The ruling was some 37 years in the making, stemming from the forced disappearance of an activist—and guerrilla sympathizer—named Rosendo Radilla during the “dirty war” in the state of Guerrero in 1974. Just two years ago the Inter-American Court of Human Rights (CIDH) ruled that the federal troops suspected of abducting and assassinating Radilla should have been tried under civilian, not military jurisdiction. The ruling has far-reaching implications. It strikes against the concept and practice of the “just-following-orders” defense linked to military impunity. “Under no circumstances,” ruled the CIDH, should situations that threaten the human rights of civilians be tried under military jurisdiction.

Two steps back: On the other hand, many fear that the military presence will be deepened, strengthened and legitimated should Mexico’s Chamber of deputies pass a number of proposed reforms to the National Security Law—reforms that have been proposed by President Calderón and already passed by a PRI-PAN coalition in the Senate.

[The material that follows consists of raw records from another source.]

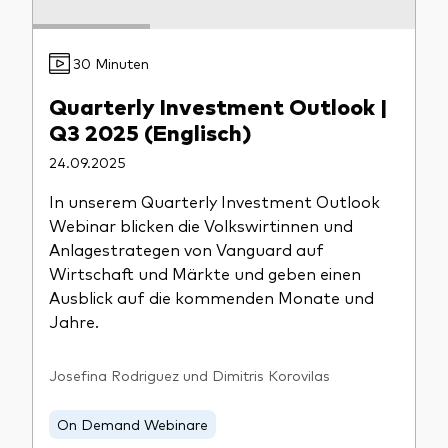
30 Minuten
Quarterly Investment Outlook |
Q3 2025 (Englisch)
24.09.2025
In unserem Quarterly Investment Outlook
Webinar blicken die Volkswirtinnen und
Anlagestrategen von Vanguard auf
Wirtschaft und Märkte und geben einen
Ausblick auf die kommenden Monate und
Jahre.
Josefina Rodriguez und Dimitris Korovilas
On Demand Webinare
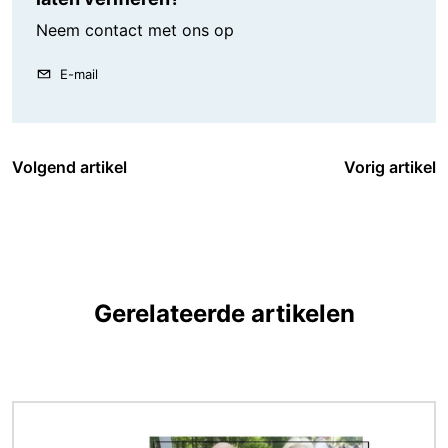
Neem contact met ons op
E-mail
Volgend artikel
Vorig artikel
Gerelateerde artikelen
Afbeelding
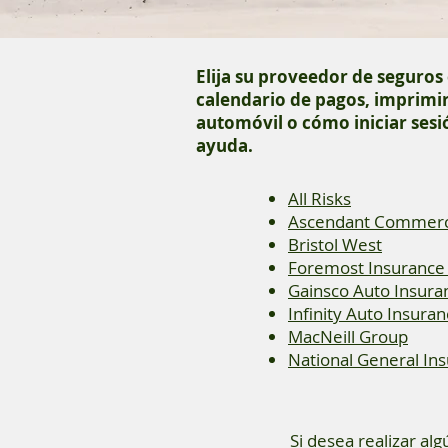
Elija su proveedor de seguros 
calendario de pagos, imprimir
automóvil o cómo iniciar sesió
ayuda.
All Risks​
Ascendant Commerci
Bristol West
Foremost Insurance
Gainsco Auto Insura
Infinity Auto Insura
MacNeill Group
National General In
Si desea realizar al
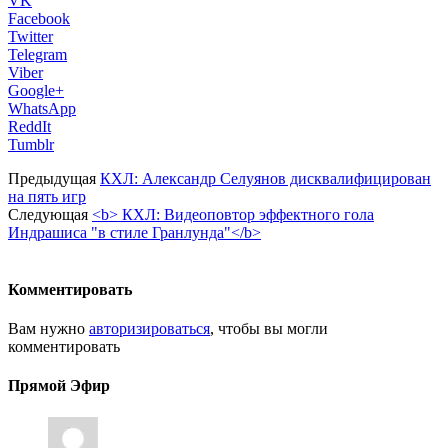
VK
Facebook
Twitter
Telegram
Viber
Google+
WhatsApp
ReddIt
Tumblr
Предыдущая
КХЛ: Александр Селуянов дисквалифицирован
на пять игр
Следующая
<b> КХЛ: Видеоповтор эффектного гола
Индрашиса "в стиле Гранлунда"</b>
Комментировать
Вам нужно
авторизироваться
, чтобы вы могли
комментировать
Прямой Эфир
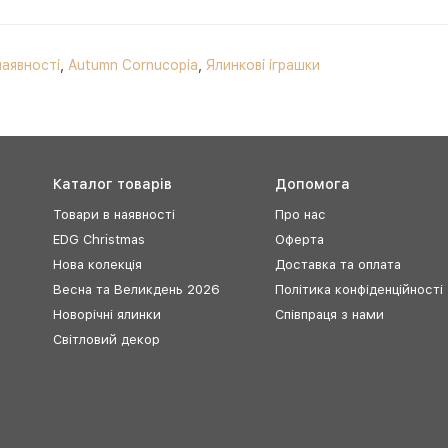
наявності
,
Autumn Cornucopia
,
Ялинкові іграшки
Каталог товарів
Допомога
Товари в наявності
Про нас
EDG Christmas
Оферта
Нова колекція
Доставка та оплата
Весна та Великдень 2026
Політика конфіденційності
Новорічні ялинки
Співпраця з нами
Світловий декор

The proposed reforms would allow the president to authorize the intervention of federal troops against “movements or conflicts of a political, electoral, social or work-related character” when he considered that they “constitute a challenge or threat” to domestic security.

The proposed reforms would allow members of the armed forces and intelligence agencies to tap phones with a judicial order, to compile files and spy on members of criminal and dissident political groups. The reforms, in short, are aimed at curtailing not only criminal activity but at dissidence in general.

Javier Sicilia, the poet who has become a leader of a burgeoning movement against violence and dedicated to strengthening the bonds among citizens within civil society, has called the National Security Law “absurd,” and “a law that legitimates violence.” He has said that the goal of his citizens’ movement was to persuade the people’s representatives to achieve peace with justice and liberty, for which the National Security Law was useless—“a criminal law.” If the institutions of state are rotten with avarice and corruption, repeat Sicilia and his followers, our only hope is in the construction of a powerful civil society.